The iGEM Team Tuebingen 2013 already tried to establish a sensor and we decided to reuse their constructs for our purposes, because all the parts were readily available to us. We used the basic parts for the receptor and promoter (see below) and rebuilt the construct in yeast using luciferase as a readout.We also tested several other promoters, to look at alternatives. Suitable promoters should be easily inducible, and also produce reliable results. Also, the sensor should activate the promoter in a straight-forward way while not activating many other pathways to ensure a clear readout.
2013 Sensor
In 2013, we wanted to measure progestin concentrations [Kolodziej et al. 2003] that have an effect on fish/amphibians but usually do not harm humans (European Agency for the Evaluation of Medicinal Products, 1999). We decided to use progesterone membrane receptors (mPR) that mediate nongenomic progesterone responses and belong to the progestin and AdipoQ-Receptor (PAQR) family [Tang et al. 2005] . We used one mPR from teleost fishes (like Danio rerio) and one from Xenopus laevis (clawed frog).
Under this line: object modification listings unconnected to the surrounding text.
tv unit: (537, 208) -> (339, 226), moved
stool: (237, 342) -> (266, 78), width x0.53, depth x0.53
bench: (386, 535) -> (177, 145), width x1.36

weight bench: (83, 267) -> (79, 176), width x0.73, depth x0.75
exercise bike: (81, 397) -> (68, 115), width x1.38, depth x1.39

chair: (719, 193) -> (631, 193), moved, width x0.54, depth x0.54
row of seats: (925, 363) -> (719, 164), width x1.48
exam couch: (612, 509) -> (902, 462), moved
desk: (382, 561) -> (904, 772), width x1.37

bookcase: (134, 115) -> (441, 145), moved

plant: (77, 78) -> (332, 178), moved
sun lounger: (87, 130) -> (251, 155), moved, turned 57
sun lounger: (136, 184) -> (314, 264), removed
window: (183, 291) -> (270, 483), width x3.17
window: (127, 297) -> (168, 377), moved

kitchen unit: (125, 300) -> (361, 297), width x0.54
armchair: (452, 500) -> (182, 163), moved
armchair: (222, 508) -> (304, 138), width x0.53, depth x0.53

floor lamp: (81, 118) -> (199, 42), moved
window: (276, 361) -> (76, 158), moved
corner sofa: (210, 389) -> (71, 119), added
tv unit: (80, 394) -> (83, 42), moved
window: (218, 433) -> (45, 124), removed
Smith et al. (2008) were able to show that human mPRs can sense progesterone and structurally similar compounds at physiologically relevant concentrations by affecting the FET3 promoter. In their study Liu and Patiño (1993) found such a correlation between structural similarity and binding affinity on female Xenopus laevis. We chose Saccharomyces cerevisiae as chassis for our system due to the fact that yeast possesses endogenous receptors of the PAQR family [Lyons et al. 2004] , S. cerevisiae does not use progesterone in its own metabolism and does not possess any progesterone receptors. Furthermore S. cerevisiae is a well understood eukaryotic organism and offers acceptable reproduction rates. For this year’s project, we wanted to re-use both mPRs and the pFET3 part.
Promotors
We wanted to use five different promoters for our system, which are all easy to induce. To characterise the promoter activity we will measure luciferase activity or RFP fluorescence by expression of the respective protein under each promoter.
pFET3
FET3 is an essential element of S. cerevisiae’s iron metabolism. It is a multicopper oxidase which is responsible for iron (Fe(II)) uptake in yeast [Askwith et al 1994] . It is only expressed when intracellular metal levels, such as zinc and iron, are low, and repressed if metal levels are high [Lyons et al 2004] . High iron levels can thereby repress the pFET3-promoter. pFET3 can also be repressed by activation of the PAQR receptor family after binding of its ligand. Introduction of mPRs and addition of progesterone or progesterone-like molecules should induce the PAQR pathway and therefore repress the pFET3 promotor, resulting in a decrease luciferase signal.
pENO2
pENO2 is the promoter of the ENO2 gene encoding yeast enolase (BBa_K392001). Enolase II plays an important role in glycolysis [Entian KD et al. 1987] . Being a phosphopyruvate hydratase, it catalyses the conversion of 2-phosphoglycerate to phosphoenolpyruvate, as well as its opposite reaction during gluconeogenesis. The enolase promoter pENO2 in yeast is therefore glucose-inducible and addition of glucose should increase signal readout.
pGal1
The GAL genes encode for proteins which enable the growth on galactose by converting galactose into glucose. GAL1 codes for the galactokinase which traps galactose inside the cell by phosphorylating C1. The GAL1 promoter is induced in the presence of galactose in the cell and repressed if glucose is present (BBa_J63006).
pADH
The promoter of the ADH gene, coding for the alcohol dehydrogenase [Bennetzen JL and Hall BD 1982] , is a constitutively active promoter, because of which it is often used as a positive control for gene expression (BBa_J63005).
pSUC2
The SUC2 gene codes for a sucrose hydrolysing enzyme. The pSUC2 (BBa_K950003) promoter is heavily repressed by high levels of glucose [Lutfiyya and Johnston 1996].